El frío me expulsó del piso. Al cerrar la puerta con doble llave sentí una punzada en los riñones y me pregunté si no sería la súbita certeza de cumplir los cuarenta y cuatro. Empecé a bajar las escaleras. Al llegar al descanso del segundo piso me topé con una pareja de vecinos que subían cargando bolsas de compras. Eran unos vecinos bastante peculiares y dados al deporte de otomanizarlo todo. El tipo practicaba una costumbre epistolar con el mayordomo, y en sus cartas denunciaba como molestas costumbres turcas cualquier cosa que yo hiciera. Si escuchaba tangos a bajo volumen, escribía quejándose de mis liturgias musulmanas y, si ponía algún disco de salsa, entonces sus reclamos apuntaban a la dudosa moralidad de un turco que vivía sin mujer conocida. Les deseé buenas tardes sin el menor interés por que se cumplieran. El tipo respondió con un gruñido, lo que demostraba que no era sordo, pero de la mujer no recibí la menor respuesta, pues se desgañitaba gritándoles a los

chicos que subieran de una maldita vez. Seguí bajando y me enfrenté a las miradas desconfiadas de dos niños.

– ¿Qué tal, enanos?

– No somos enanos y tú eres un tío muy vago -respondió uno.

– ¿Y cómo lo sabes?

– Porque nuestros padres nos dicen que debemos estudiar para no ser como tú, el turco vago que se levanta a las cinco de la tarde -precisó el otro.
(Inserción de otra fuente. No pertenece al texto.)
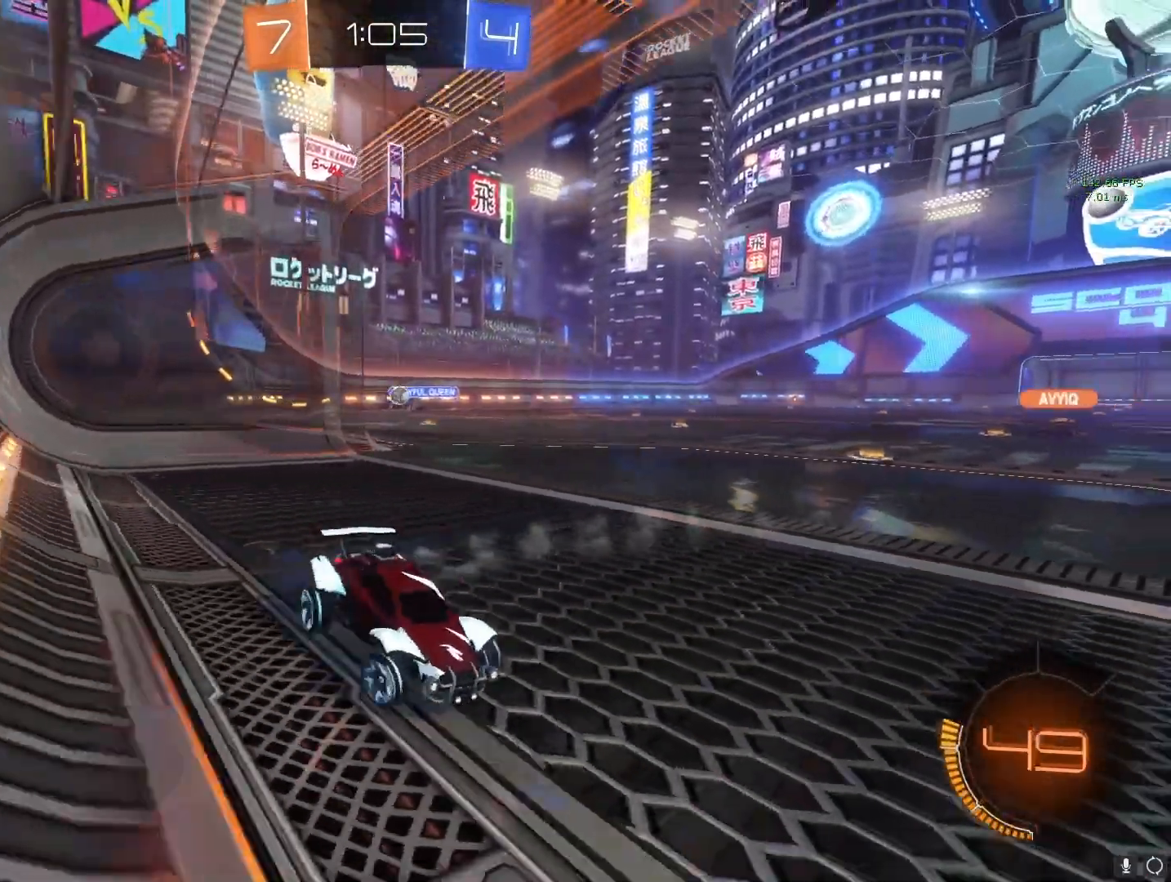
{"buttons": ["CROSS"], "left_stick": "right", "right_stick": "center", "events": []}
– Cántenme algo. Hoy es mi cumpleaños.

– Los extranjeros no tienen cumpleaños -indicó el primero, pero no alcanzó a decir más porque la amorosa voz materna amenazó desde las alturas con una tunda.
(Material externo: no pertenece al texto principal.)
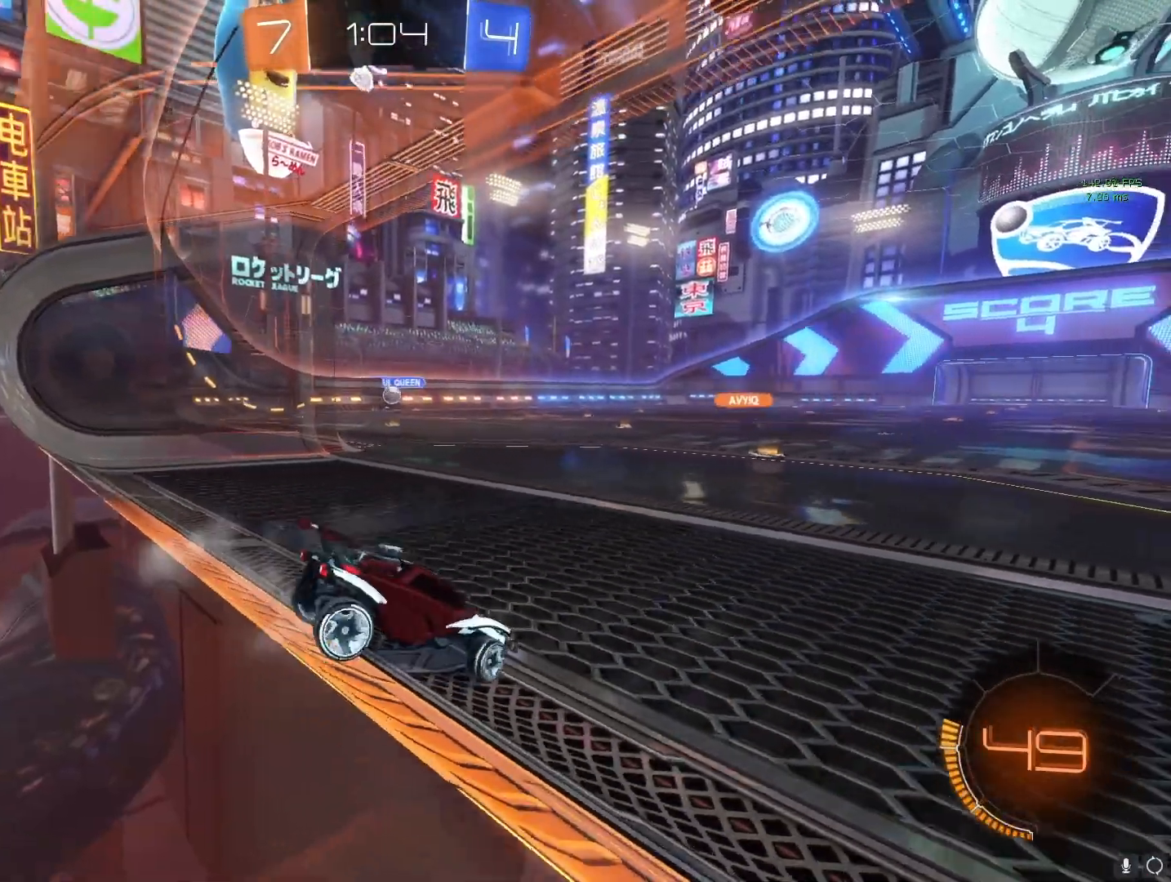
{"buttons": [], "left_stick": "center", "right_stick": "center", "events": [[350, "left_stick", "center"], [467, "CROSS", "up"]]}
Noche. En la calle, el frío de febrero arqueaba los lomos de los caminantes obligándoles a buscar algo inencontrable en el suelo. Alcé el cuello del abrigo y eché a andar con las manos en los bolsillos. Noche. Hasta finales de marzo seguiría sin ver la luz del día, pero aquélla no era una razón para quejarse. Cuando llegaran los interminables días del verano desearía con vehemencia la oscuridad nocturna que hermana a todos los gatos.
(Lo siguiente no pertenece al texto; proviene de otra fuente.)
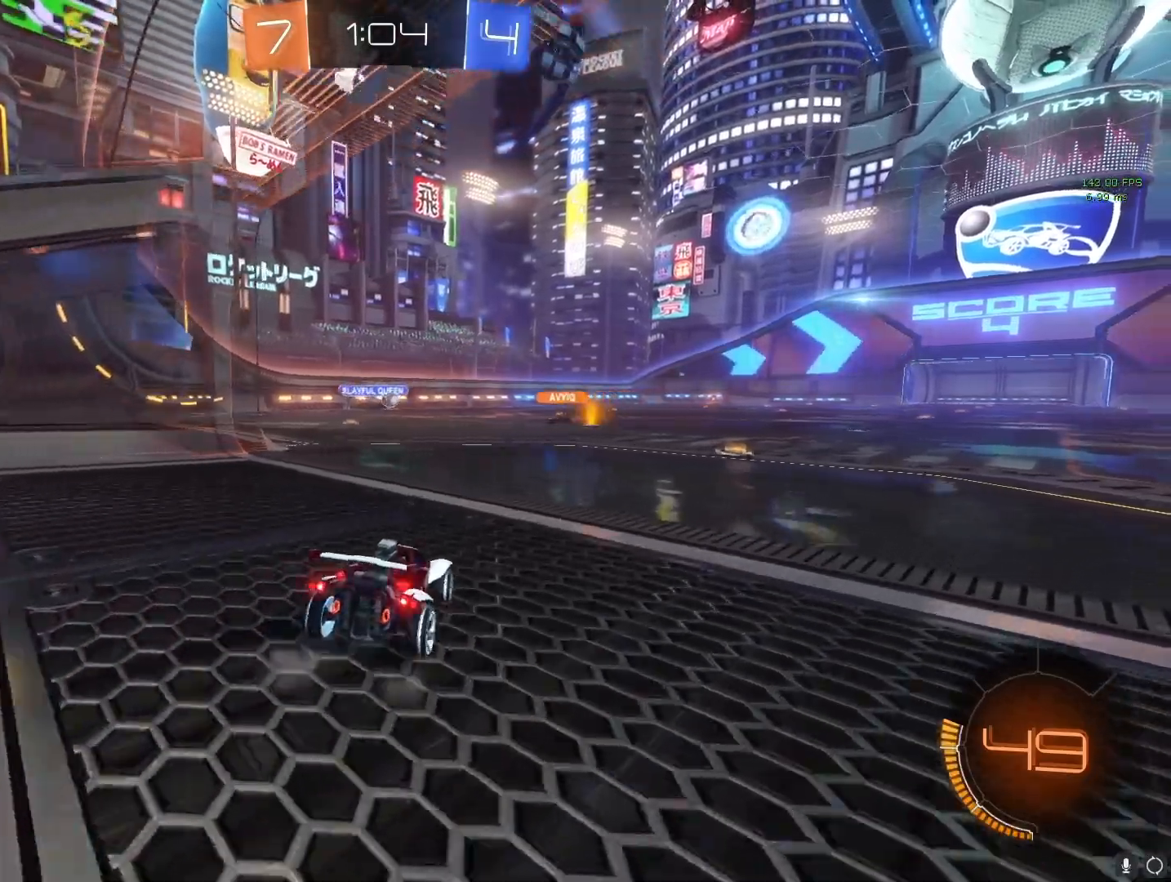
{"buttons": ["L2"], "left_stick": "center", "right_stick": "center", "events": [[100, "CROSS", "down"], [200, "left_stick", "left"], [283, "CROSS", "up"], [300, "left_stick", "center"], [383, "L2", "down"]]}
Como todas las tardes, un respetable río de orines bajaba por las escaleras del metro. Esquivando las pozas me acerqué a los automáticos de billetes. Como siempre, de los cinco sólo funcionaba uno y, como siempre, junto a las máquinas un puñado de eufóricos borrachos trataba de despachar una bandeja de latas de cerveza en el menor tiempo posible. Metí las monedas del importe.